Summer

During the summer, the rhythm of country life intensifies considerably: this is the season of the harvest.

In this case, too, there is no shortage of atavistic propitiatory rituals that derive from rural tradition: the bonfires for the Feast of Saint John the Baptist, for example, but also the gathering of aromatic and officinal herbs endowed with particular properties.

In the fields, the summer cereal crops are harvested. The first of these is wheat, which will then be sown again in the autumn: « S̖e s̖ta bó e’ dè ‘d S̖a Gal u s̖’s̖ómna néca la val», in other words: «if the weather is fine [bel tempo] on the feast of Saint Gall (16th October) you can even sow in the valleys».
But summer is also the period when fruit is picked, especially in a region like Romagna, where historically modern fruit farming began.

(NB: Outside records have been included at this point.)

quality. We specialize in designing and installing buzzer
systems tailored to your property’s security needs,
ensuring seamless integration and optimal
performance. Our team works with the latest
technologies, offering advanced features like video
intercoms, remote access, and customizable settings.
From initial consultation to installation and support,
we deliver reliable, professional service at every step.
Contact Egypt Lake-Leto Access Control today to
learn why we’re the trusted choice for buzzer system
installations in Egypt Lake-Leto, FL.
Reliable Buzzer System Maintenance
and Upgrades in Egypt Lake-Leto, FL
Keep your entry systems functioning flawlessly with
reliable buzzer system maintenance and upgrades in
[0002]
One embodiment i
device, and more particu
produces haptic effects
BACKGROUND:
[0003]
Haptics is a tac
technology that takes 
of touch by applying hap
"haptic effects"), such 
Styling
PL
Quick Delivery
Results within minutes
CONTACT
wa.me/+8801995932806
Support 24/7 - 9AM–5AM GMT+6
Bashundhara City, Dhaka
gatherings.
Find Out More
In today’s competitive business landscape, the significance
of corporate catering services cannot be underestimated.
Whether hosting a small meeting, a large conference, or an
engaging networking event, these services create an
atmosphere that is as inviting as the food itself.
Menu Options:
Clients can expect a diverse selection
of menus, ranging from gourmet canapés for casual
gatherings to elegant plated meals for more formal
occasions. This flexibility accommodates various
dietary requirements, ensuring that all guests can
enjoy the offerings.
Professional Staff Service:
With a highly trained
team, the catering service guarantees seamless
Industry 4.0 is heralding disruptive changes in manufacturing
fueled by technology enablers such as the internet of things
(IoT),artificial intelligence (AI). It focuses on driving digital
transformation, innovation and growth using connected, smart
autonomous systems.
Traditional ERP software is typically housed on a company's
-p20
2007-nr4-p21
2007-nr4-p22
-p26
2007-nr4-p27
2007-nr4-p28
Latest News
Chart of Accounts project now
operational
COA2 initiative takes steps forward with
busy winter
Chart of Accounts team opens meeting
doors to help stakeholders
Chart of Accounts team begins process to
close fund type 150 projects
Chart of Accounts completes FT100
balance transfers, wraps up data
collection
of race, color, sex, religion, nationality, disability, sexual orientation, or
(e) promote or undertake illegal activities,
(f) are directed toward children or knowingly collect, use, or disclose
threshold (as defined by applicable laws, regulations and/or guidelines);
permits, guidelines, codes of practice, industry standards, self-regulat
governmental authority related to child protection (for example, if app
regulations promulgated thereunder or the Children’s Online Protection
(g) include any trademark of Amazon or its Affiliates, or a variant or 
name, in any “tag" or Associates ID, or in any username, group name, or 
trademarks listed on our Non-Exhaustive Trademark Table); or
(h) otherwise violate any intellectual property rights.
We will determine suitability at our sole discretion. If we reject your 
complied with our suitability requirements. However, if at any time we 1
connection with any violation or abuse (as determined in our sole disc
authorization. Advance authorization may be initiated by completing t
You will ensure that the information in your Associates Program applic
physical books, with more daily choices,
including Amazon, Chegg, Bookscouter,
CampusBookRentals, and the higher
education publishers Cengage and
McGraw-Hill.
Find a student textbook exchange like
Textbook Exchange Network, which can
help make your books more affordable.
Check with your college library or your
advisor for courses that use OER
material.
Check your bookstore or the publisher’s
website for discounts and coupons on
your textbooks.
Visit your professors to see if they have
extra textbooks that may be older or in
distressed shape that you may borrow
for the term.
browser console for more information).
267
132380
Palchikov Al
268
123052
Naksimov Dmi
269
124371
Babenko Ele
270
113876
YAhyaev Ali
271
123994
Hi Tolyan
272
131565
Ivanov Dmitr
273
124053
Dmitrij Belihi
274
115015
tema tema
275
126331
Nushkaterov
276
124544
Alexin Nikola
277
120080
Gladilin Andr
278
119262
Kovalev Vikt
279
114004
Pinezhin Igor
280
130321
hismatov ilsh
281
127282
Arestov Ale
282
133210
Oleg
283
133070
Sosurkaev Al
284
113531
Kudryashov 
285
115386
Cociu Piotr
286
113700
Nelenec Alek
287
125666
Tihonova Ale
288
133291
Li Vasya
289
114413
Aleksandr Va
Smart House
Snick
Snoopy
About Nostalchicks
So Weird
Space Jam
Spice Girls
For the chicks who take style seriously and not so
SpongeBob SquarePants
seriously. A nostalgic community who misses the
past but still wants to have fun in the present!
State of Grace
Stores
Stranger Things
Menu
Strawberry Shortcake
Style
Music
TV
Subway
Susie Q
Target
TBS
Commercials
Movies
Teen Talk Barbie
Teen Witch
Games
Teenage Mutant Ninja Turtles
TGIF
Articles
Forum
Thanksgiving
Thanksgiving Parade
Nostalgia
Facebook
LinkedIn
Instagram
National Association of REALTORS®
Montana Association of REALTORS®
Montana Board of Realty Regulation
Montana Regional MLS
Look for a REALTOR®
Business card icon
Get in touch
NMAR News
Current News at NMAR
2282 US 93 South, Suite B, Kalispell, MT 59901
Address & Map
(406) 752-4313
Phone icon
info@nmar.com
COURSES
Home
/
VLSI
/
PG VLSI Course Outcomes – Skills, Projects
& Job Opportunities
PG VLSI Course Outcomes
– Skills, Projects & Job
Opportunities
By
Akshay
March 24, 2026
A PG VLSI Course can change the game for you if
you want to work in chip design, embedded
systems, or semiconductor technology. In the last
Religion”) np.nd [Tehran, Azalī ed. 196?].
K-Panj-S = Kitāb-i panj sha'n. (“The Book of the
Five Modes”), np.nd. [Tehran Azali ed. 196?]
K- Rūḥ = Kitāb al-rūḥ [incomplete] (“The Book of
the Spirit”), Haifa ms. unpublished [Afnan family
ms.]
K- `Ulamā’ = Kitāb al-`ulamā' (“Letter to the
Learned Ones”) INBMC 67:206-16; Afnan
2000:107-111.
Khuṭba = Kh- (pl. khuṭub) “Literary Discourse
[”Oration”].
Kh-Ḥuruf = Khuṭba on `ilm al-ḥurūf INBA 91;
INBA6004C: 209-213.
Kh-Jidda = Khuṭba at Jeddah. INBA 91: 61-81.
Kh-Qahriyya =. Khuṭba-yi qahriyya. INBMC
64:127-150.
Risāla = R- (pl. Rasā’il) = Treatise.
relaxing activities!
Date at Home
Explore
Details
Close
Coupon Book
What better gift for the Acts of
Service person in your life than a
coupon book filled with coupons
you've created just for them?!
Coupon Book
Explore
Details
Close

Andé a di acsè mi bu ch’i vaga véa,
che quèl chi à fat i à fatt,
che adèss u s’èra préima se tratour.
E’ pianz e’ còr ma tòtt, ènca mu mè,
avdai ch’i à lavurè dal mièri d’ann
e adèss i à d’andè véa a tèsta basa
dri ma la còrda lònga de’ mazèll.
( “I bu”, a poem by Tonino Guerra)

July is the month traditionally devoted to reaping, i.e., harvesting the wheat, followed by tying it together in sheaves. In our collection you will find harvestersand equipment for creating the sheaves, like the so-called “garzone di Mussolini”, but before the advent of these innovative instruments, reaping was carried out exclusively by hand with a sickleand the system for tying the sheaves together known as balzi. Just about everyone took part in reaping: the men and women scythed the wheat, the children created the balzi, and the strongest farm labourers tied the sheaves together, making this a collective activity that involved the whole of the rural community.

The wheat with its time-honoured blondness,
waving and dry, calls out to be reaped,
because, at the end of its delicate stature,
it offers each child a swelling ear.
The farmer’s wife yearns for it
as she stands in the shallow shadow of a barn:
how much labour is needed before the miller
brings it back to her as soft flour!
The good woman raises her eyes towards the blazing sun,
then looks at her children dripping with sweat, and her husband
hunched over in the furrow, and, with her blackened finger,
over the field she makes a large sign of the cross.
(“Il grano”, a poem by Giovanni Papini)

Another typical operation in summer, and which follows on immediately after reaping, is threshing. The objective of threshing is to separate the grain of wheat from the chaff (i.e., the husks of the ears of corn). Before the arrival of threshing machines, the wheat was beaten by hand with a flail, with stones or bricks, or was trodden by animals.

E canta la zighela: taia, taia,
e’ gran a e’ patron a e’ cuntaden la paia.
E canta la zighela: tula, tula,
e’ gran a e’ patron, a e’ cuntaden la pula.
(Popular song of Romagna)
During the summer, the farmers also look after their vines so that they arrive at harvest time with healthy, ripe grapes: they protect their vines by spraying copper sulphate solution and sulphur against the most insidious fungal diseases (peronospora and oidium), and – with a small plough and then a hoe – they turn over the earth and remove the weeds at the base of the vines. At the end of the summer, they carry out “green pruning” (topping) with sickles, so that sunlight can filter through to the grapes in the vineyard.